**Exercise prompt**
There is one span to output from the data below: the lines starting at the line with "763 551 1.20" and ending at the line with "327 465 43062". Output it exactly, ends included, nothing more.

◆ ◆ ◆ ◆ ◆ ◆ ◆

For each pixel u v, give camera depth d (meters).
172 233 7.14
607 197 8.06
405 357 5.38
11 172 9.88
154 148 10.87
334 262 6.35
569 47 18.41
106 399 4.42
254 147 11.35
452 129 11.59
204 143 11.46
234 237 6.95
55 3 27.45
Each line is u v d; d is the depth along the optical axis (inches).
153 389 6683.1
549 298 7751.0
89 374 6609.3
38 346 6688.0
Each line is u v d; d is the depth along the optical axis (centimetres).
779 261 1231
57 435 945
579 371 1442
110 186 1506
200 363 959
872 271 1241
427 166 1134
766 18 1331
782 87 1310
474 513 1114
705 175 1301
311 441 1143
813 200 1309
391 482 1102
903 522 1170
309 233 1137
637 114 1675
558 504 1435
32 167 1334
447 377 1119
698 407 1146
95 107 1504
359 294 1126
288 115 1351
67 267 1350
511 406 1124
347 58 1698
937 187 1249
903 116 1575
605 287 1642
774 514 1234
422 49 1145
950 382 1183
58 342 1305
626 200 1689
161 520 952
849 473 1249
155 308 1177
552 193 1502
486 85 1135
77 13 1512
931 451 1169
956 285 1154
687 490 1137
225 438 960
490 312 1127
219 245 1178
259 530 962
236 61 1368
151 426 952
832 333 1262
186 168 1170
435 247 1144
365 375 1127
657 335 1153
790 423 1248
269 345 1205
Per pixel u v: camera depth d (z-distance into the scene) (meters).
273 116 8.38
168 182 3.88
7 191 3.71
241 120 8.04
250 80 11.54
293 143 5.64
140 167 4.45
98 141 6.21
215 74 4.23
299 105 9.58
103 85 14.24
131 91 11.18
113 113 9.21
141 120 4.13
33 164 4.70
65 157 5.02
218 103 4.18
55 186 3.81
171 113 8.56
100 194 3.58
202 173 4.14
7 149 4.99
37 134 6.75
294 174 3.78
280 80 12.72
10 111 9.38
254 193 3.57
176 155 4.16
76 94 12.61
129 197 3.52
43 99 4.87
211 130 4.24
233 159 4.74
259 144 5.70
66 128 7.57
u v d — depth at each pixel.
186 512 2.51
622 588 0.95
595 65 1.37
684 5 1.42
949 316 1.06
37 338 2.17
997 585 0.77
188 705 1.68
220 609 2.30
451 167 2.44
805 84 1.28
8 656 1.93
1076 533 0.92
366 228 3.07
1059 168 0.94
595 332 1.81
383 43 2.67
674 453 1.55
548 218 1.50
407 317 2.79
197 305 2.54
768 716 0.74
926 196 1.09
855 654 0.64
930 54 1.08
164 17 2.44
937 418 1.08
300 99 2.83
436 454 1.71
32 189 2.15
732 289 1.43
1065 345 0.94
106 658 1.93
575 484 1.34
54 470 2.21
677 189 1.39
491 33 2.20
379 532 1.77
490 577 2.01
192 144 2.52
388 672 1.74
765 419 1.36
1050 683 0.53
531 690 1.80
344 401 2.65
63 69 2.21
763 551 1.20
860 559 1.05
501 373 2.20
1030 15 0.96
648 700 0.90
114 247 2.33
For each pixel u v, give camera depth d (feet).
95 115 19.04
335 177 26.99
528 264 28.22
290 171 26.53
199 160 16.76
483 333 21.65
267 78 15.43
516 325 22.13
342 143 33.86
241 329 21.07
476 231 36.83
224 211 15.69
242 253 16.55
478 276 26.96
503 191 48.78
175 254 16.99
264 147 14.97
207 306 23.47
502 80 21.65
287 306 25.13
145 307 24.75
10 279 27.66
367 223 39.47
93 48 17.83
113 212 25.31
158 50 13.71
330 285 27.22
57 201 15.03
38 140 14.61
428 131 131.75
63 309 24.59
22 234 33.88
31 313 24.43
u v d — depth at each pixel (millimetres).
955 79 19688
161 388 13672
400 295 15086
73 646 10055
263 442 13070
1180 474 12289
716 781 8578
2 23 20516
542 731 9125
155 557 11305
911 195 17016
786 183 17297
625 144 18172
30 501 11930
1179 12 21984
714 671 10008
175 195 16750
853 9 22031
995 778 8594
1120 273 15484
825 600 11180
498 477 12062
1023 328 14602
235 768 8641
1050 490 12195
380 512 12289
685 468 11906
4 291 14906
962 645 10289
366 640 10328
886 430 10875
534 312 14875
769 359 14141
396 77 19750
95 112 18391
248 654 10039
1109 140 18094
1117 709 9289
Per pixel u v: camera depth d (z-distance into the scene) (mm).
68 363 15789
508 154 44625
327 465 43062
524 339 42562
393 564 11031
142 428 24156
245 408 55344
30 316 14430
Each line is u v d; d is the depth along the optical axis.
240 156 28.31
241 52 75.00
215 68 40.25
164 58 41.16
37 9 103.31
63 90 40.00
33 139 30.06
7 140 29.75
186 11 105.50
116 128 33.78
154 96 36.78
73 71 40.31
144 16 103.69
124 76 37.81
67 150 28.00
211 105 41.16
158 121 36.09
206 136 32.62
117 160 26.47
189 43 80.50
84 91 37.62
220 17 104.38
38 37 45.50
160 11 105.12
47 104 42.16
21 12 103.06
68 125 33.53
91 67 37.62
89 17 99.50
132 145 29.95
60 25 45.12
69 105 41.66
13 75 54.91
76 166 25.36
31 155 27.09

◆ ◆ ◆ ◆ ◆ ◆ ◆

**Task result**
763 551 1.20
860 559 1.05
501 373 2.20
1030 15 0.96
648 700 0.90
114 247 2.33
For each pixel u v, give camera depth d (feet).
95 115 19.04
335 177 26.99
528 264 28.22
290 171 26.53
199 160 16.76
483 333 21.65
267 78 15.43
516 325 22.13
342 143 33.86
241 329 21.07
476 231 36.83
224 211 15.69
242 253 16.55
478 276 26.96
503 191 48.78
175 254 16.99
264 147 14.97
207 306 23.47
502 80 21.65
287 306 25.13
145 307 24.75
10 279 27.66
367 223 39.47
93 48 17.83
113 212 25.31
158 50 13.71
330 285 27.22
57 201 15.03
38 140 14.61
428 131 131.75
63 309 24.59
22 234 33.88
31 313 24.43
u v d — depth at each pixel (millimetres).
955 79 19688
161 388 13672
400 295 15086
73 646 10055
263 442 13070
1180 474 12289
716 781 8578
2 23 20516
542 731 9125
155 557 11305
911 195 17016
786 183 17297
625 144 18172
30 501 11930
1179 12 21984
714 671 10008
175 195 16750
853 9 22031
995 778 8594
1120 273 15484
825 600 11180
498 477 12062
1023 328 14602
235 768 8641
1050 490 12195
380 512 12289
685 468 11906
4 291 14906
962 645 10289
366 640 10328
886 430 10875
534 312 14875
769 359 14141
396 77 19750
95 112 18391
248 654 10039
1109 140 18094
1117 709 9289
Per pixel u v: camera depth d (z-distance into the scene) (mm).
68 363 15789
508 154 44625
327 465 43062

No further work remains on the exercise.